BEGIN

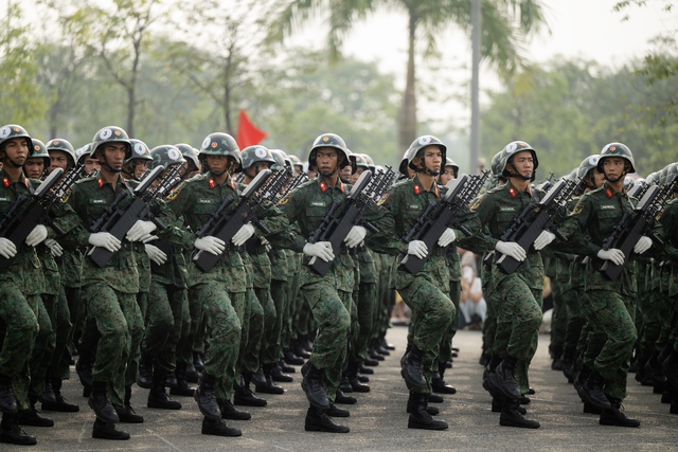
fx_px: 3108
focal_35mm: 165
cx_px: 339
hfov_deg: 12.4
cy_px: 226
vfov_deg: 8.3
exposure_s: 1/1000
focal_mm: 165
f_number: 2.8
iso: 250
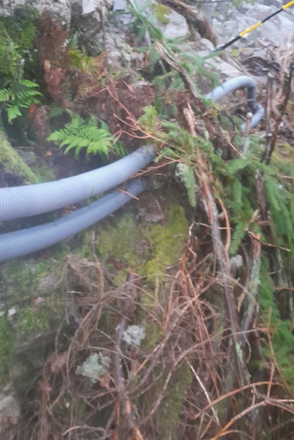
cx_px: 149
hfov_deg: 35.9
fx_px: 453
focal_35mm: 37
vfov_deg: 51.2
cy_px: 158
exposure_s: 1/25
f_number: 1.8
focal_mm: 4
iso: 400
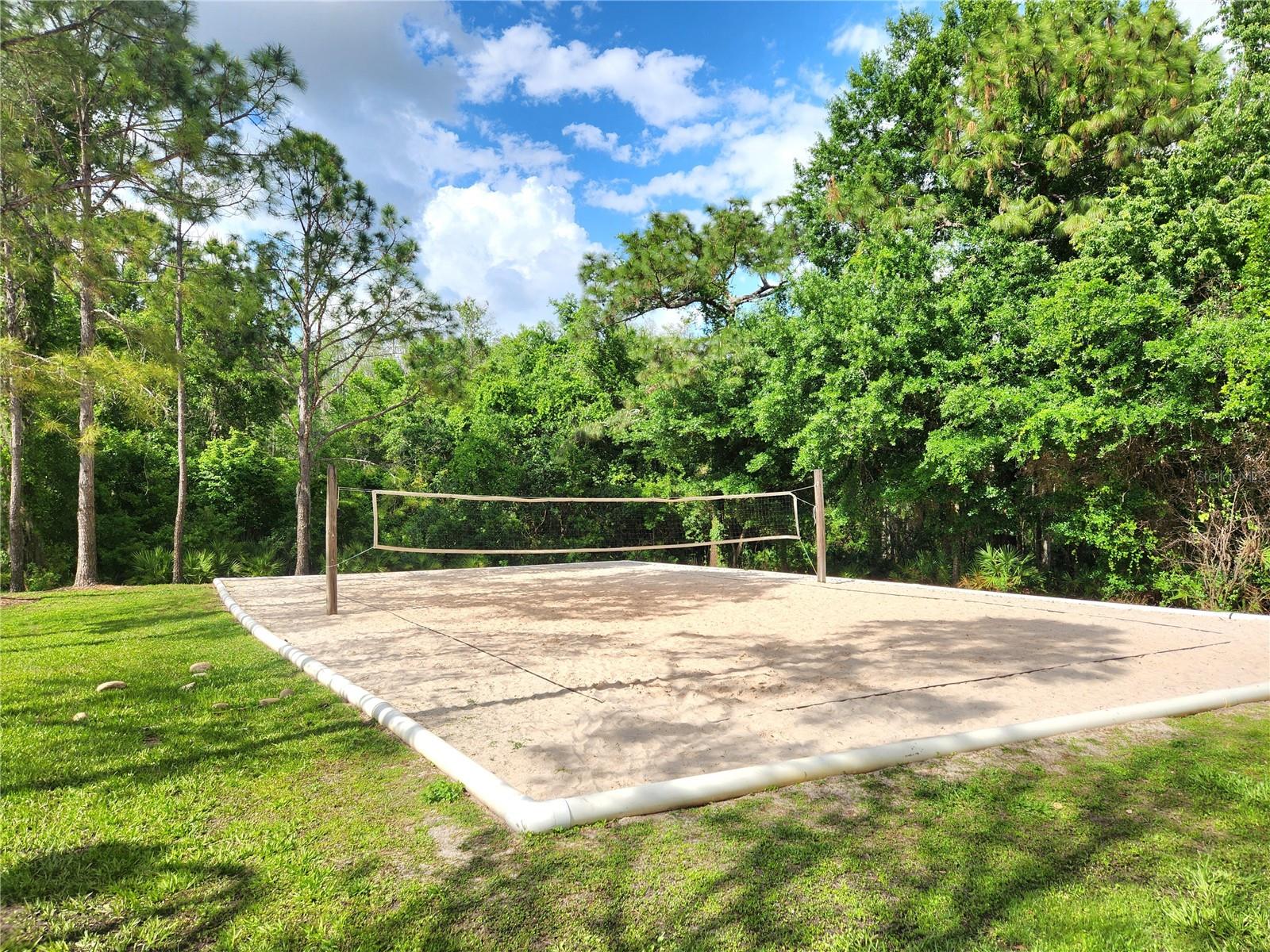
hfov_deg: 73.9
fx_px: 844
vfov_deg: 58.9
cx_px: 635
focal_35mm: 23
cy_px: 476
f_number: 1.8
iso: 20
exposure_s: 1/1667
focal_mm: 5.4
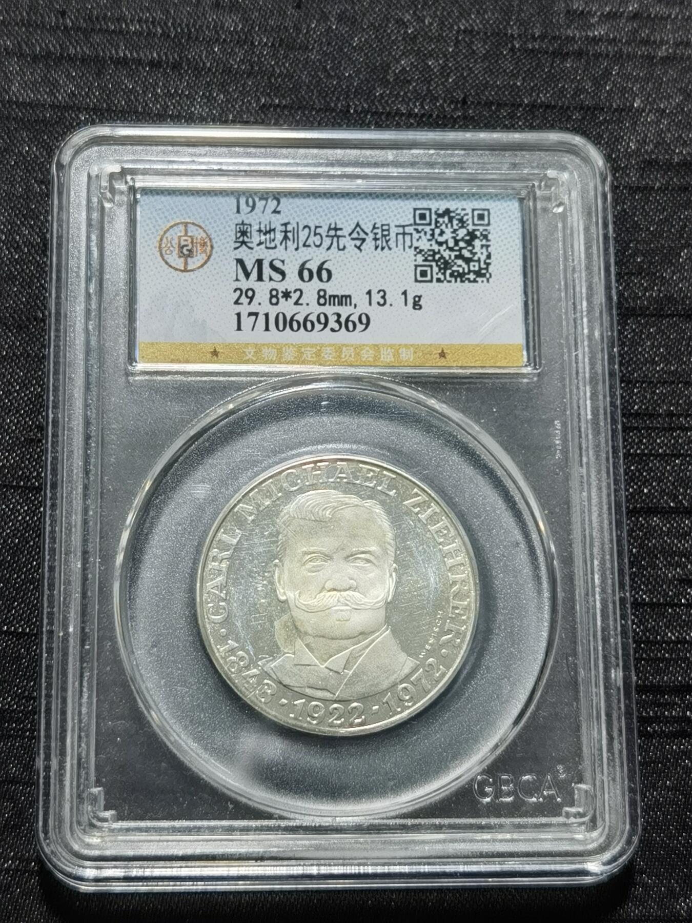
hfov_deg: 21.3
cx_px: 346
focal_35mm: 69
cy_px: 462
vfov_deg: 28.2
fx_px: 1839
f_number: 1.9
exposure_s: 1/100
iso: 64
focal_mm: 6.67
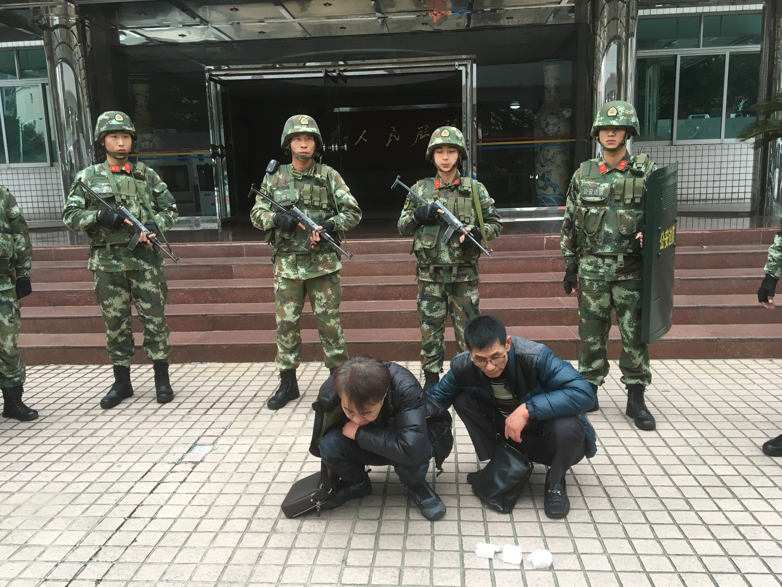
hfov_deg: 61.7
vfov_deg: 48.2
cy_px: 294
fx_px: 655
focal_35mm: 29
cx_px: 391
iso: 64
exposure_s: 1/33
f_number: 2.2
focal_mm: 4.15
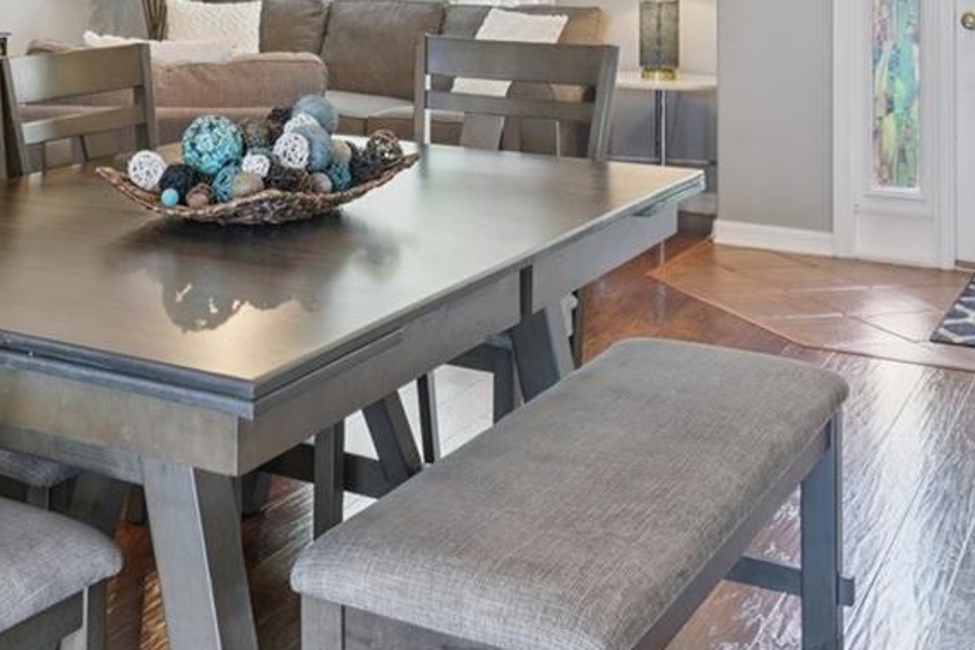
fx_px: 1597
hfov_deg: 32.9
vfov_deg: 21.7
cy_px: -75
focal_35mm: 59
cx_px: 176
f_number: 8
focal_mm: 21
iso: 400
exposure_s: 1/10
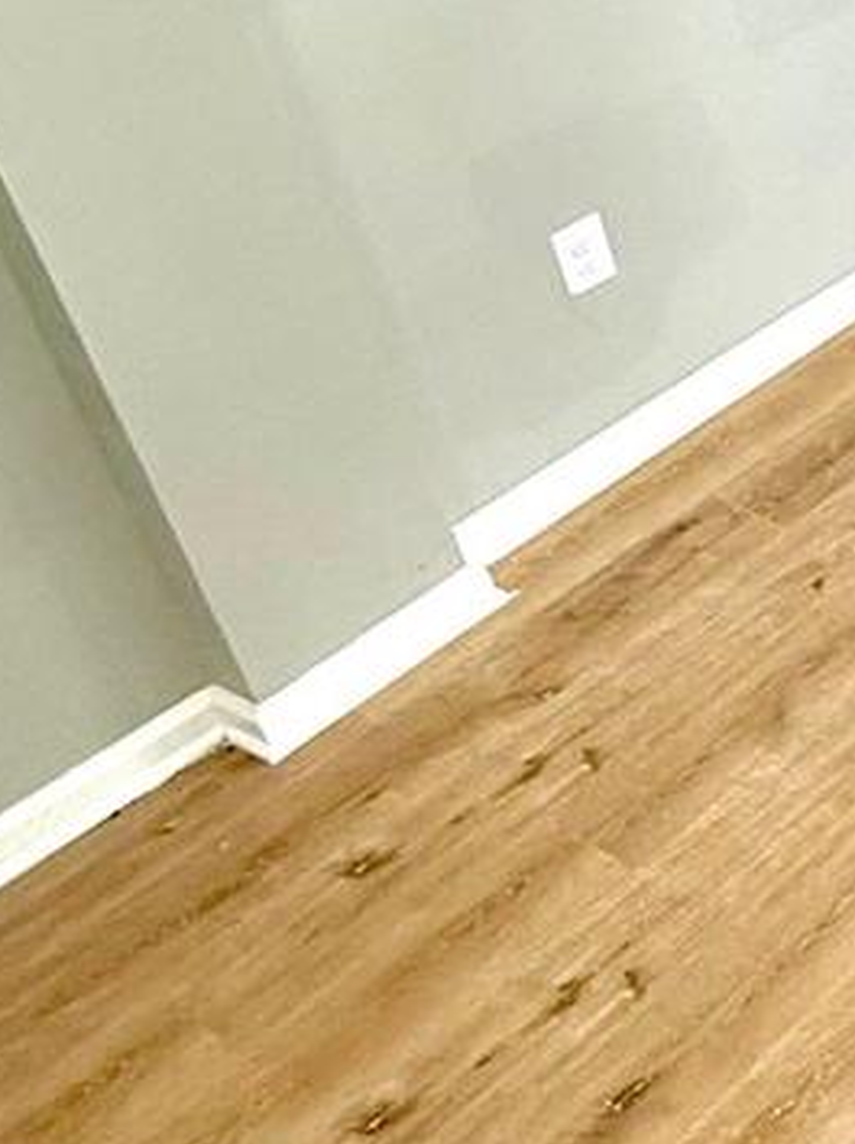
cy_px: 94
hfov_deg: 17.9
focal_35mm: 61
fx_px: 2013
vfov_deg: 30.2
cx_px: 1636
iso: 100
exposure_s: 1/120
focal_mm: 2.22
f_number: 2.2
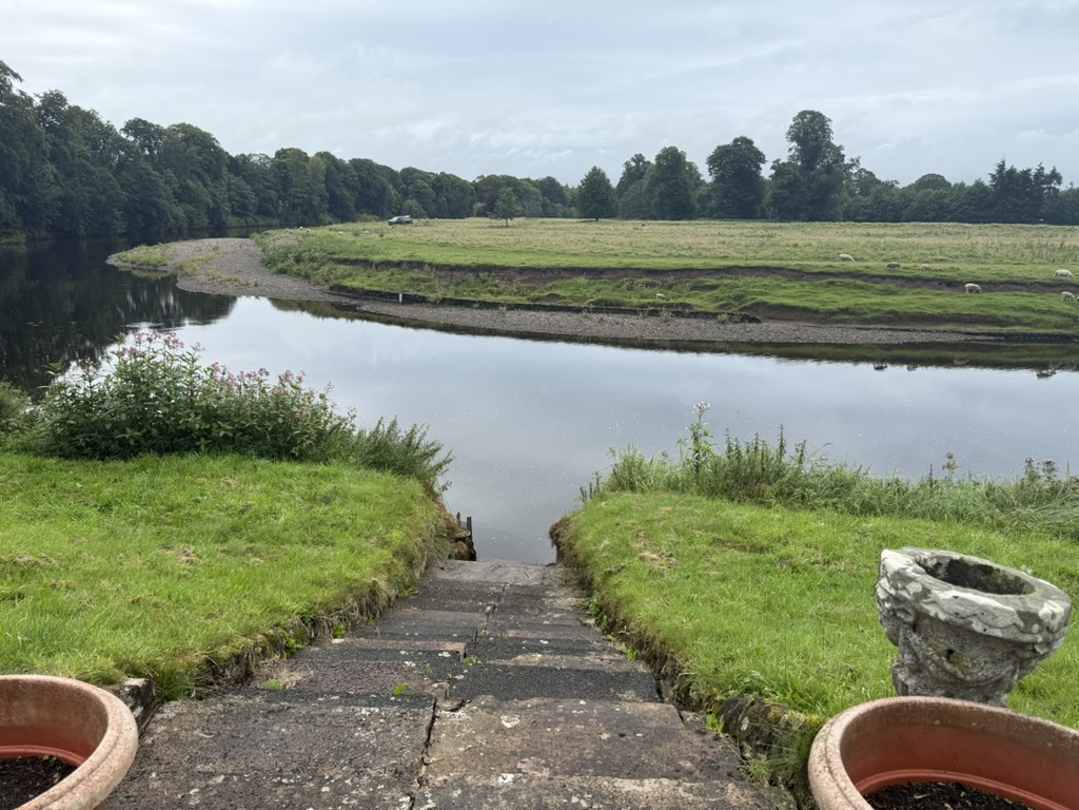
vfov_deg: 56.8
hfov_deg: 71.6
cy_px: 405
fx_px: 748
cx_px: 540
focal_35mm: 24
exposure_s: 1/1689
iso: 80
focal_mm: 6.76
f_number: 1.78
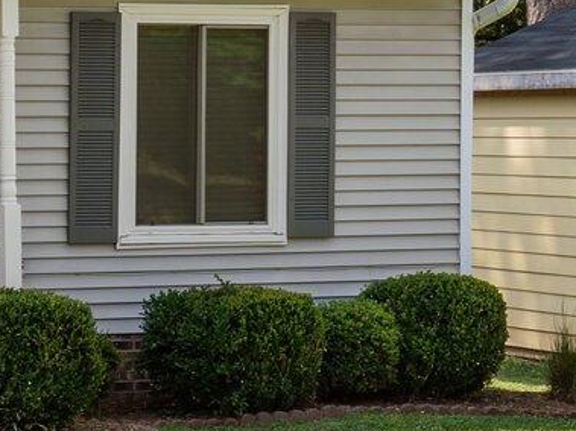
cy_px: 154
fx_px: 2678
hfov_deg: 10.6
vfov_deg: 9.2
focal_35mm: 161
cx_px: -799
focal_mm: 31
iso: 100
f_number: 5.6
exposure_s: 1/90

END

Starting at the line that holds "vfov_deg: 51.2", reproduce each line through the last one of the listing, and nothing more; the pictures stay out.

*RESULT OF THIS EXERCISE*:
vfov_deg: 51.2
cy_px: 158
exposure_s: 1/25
f_number: 1.8
focal_mm: 4
iso: 400
hfov_deg: 73.9
fx_px: 844
vfov_deg: 58.9
cx_px: 635
focal_35mm: 23
cy_px: 476
f_number: 1.8
iso: 20
exposure_s: 1/1667
focal_mm: 5.4
hfov_deg: 21.3
cx_px: 346
focal_35mm: 69
cy_px: 462
vfov_deg: 28.2
fx_px: 1839
f_number: 1.9
exposure_s: 1/100
iso: 64
focal_mm: 6.67
hfov_deg: 61.7
vfov_deg: 48.2
cy_px: 294
fx_px: 655
focal_35mm: 29
cx_px: 391
iso: 64
exposure_s: 1/33
f_number: 2.2
focal_mm: 4.15
fx_px: 1597
hfov_deg: 32.9
vfov_deg: 21.7
cy_px: -75
focal_35mm: 59
cx_px: 176
f_number: 8
focal_mm: 21
iso: 400
exposure_s: 1/10
cy_px: 94
hfov_deg: 17.9
focal_35mm: 61
fx_px: 2013
vfov_deg: 30.2
cx_px: 1636
iso: 100
exposure_s: 1/120
focal_mm: 2.22
f_number: 2.2
vfov_deg: 56.8
hfov_deg: 71.6
cy_px: 405
fx_px: 748
cx_px: 540
focal_35mm: 24
exposure_s: 1/1689
iso: 80
focal_mm: 6.76
f_number: 1.78
cy_px: 154
fx_px: 2678
hfov_deg: 10.6
vfov_deg: 9.2
focal_35mm: 161
cx_px: -799
focal_mm: 31
iso: 100
f_number: 5.6
exposure_s: 1/90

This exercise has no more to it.